I agree, having messed up several times. One should simply adopt this rule. If I want to marry you now and I love you, If it's the real thing, I will still feel this way in a year or so, so I will wait.
[i]nspiring marriages don't happen by accident. They require highly informed and carefully reasoned choices. Commitment and hard work are factors too. But after decades of working with a few thousand well-intended and hardworking married people, I've become convinced that 75 percent of what culminates in a disappointing marriage -- or a great marriage -- has far less to do with hard work and far more to do with partner selection based on "broad-based compatibility." It became clear to me that signs which were predictive of the huge differences between eventually disappointing and ultimately great marriages were obvious during the premarital phase of relationships.

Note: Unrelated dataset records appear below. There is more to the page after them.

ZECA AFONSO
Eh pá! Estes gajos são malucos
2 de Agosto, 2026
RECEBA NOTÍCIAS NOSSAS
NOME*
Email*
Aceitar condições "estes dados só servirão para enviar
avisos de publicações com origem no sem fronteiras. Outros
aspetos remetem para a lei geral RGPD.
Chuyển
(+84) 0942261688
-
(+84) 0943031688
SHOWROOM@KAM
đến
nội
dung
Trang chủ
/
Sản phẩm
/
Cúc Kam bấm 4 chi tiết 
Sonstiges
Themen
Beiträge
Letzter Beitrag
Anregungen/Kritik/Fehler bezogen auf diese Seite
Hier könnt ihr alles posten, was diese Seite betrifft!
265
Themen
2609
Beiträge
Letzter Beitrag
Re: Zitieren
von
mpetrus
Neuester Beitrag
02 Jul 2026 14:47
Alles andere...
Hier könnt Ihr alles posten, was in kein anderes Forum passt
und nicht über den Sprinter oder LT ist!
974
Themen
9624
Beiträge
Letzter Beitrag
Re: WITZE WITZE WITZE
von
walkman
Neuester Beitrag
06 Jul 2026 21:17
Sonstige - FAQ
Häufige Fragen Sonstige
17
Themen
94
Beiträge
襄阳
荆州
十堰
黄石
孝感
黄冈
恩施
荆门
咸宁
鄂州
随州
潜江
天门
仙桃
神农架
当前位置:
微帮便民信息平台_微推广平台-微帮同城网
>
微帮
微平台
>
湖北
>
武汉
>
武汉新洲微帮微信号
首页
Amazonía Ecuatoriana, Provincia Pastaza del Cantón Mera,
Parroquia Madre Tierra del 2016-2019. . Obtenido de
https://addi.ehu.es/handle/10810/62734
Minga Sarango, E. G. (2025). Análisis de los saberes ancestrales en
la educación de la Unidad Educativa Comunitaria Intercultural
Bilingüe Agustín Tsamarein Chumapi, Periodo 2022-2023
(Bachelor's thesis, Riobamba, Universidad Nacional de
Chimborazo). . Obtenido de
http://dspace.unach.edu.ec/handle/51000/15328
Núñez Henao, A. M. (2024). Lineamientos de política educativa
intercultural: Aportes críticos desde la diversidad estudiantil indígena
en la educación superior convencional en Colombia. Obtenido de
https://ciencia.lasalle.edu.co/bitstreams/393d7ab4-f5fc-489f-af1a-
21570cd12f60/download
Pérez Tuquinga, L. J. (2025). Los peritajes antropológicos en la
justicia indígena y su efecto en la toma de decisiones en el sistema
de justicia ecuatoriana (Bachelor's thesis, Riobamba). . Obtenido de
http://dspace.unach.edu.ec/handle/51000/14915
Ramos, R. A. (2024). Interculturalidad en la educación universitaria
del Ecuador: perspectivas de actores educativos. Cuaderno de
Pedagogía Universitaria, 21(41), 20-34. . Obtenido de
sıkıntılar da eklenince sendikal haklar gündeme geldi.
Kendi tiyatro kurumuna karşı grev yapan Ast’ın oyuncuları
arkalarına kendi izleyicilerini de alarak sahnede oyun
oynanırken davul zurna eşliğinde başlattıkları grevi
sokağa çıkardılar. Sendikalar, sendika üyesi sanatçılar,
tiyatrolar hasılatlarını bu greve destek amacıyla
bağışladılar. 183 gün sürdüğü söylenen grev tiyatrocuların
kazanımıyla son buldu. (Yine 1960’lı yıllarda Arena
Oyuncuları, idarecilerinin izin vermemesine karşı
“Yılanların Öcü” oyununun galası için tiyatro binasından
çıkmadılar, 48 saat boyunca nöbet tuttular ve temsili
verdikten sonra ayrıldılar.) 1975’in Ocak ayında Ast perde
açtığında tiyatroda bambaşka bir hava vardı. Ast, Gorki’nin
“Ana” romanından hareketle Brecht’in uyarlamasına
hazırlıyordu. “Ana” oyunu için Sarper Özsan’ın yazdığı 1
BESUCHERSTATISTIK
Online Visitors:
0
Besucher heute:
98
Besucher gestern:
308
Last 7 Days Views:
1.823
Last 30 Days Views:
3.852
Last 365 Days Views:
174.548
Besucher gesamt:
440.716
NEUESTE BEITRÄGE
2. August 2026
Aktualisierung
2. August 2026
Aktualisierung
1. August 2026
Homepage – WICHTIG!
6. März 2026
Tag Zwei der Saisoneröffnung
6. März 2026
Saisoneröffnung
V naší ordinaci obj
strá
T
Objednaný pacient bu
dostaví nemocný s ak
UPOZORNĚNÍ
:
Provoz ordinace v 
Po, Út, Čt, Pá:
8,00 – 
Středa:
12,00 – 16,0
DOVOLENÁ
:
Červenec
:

I wonder whether it would help to have more pressure to go through premarital counseling.
Thanks for sharing that link, Phil.
I agree with what the article said. Too many couples get married too quickly, for the wrong reasons.
I read somewhere that the device of marriage exists to provide 2 things to society in general: Conserving capital and insuring the welfare of children.
Keep in mind I'm talking just about social requirements and needs, and have dodged any discussion about religious rules and wishes.
Since mature adults should have the wisdom to provide for the first without additionally requiring a contract of marriage, and society seems to want to assume some (if not most) responsibility) for the latter, then marriage as a social tool seems to be of limited use.
What other reasons are there to motivate the actual civil procedure of marriage?
(Certainly not to impose a stability on the emotional commitment between two adults, as that is both ridiculous and foredoomed - just look at the divorce statistics)
I wonder whether it would help to have more pressure to go through premarital counseling.
This is just one source, but it apparently it does. I didn't read through it entirely so maybe it could be that those who seek premarital counseling are better prepared for marriage in the first place.
Bad marriages don't just happen to bad people. They mostly happen to good people who are not good for each other.
... and ...
Quote:
And inspiring marriages don't happen by accident. They require highly informed and carefully reasoned choices. Commitment and hard work are factors too. ... 75 percent of what culminates in a disappointing marriage -- or a great marriage -- has far less to do with hard work and far more to do with partner selection based on "broad-based compatibility."
These two quotes are the key to this article, and it's what I've been saying for many years. Working at relationships isn't going to do much good if you're not compatible to begin with - it may help in some cases, but usually just delays the inevitable. There's almost no work involved in my relationship, for example, yet we both see it as great.
Knowing what compatibility consists of and seeking it from the very beginning is essential. And, it works!
This is just one source, but it apparently it does. I didn't read through it entirely so maybe it could be that those who seek premarital counseling are better prepared for marriage in the first place.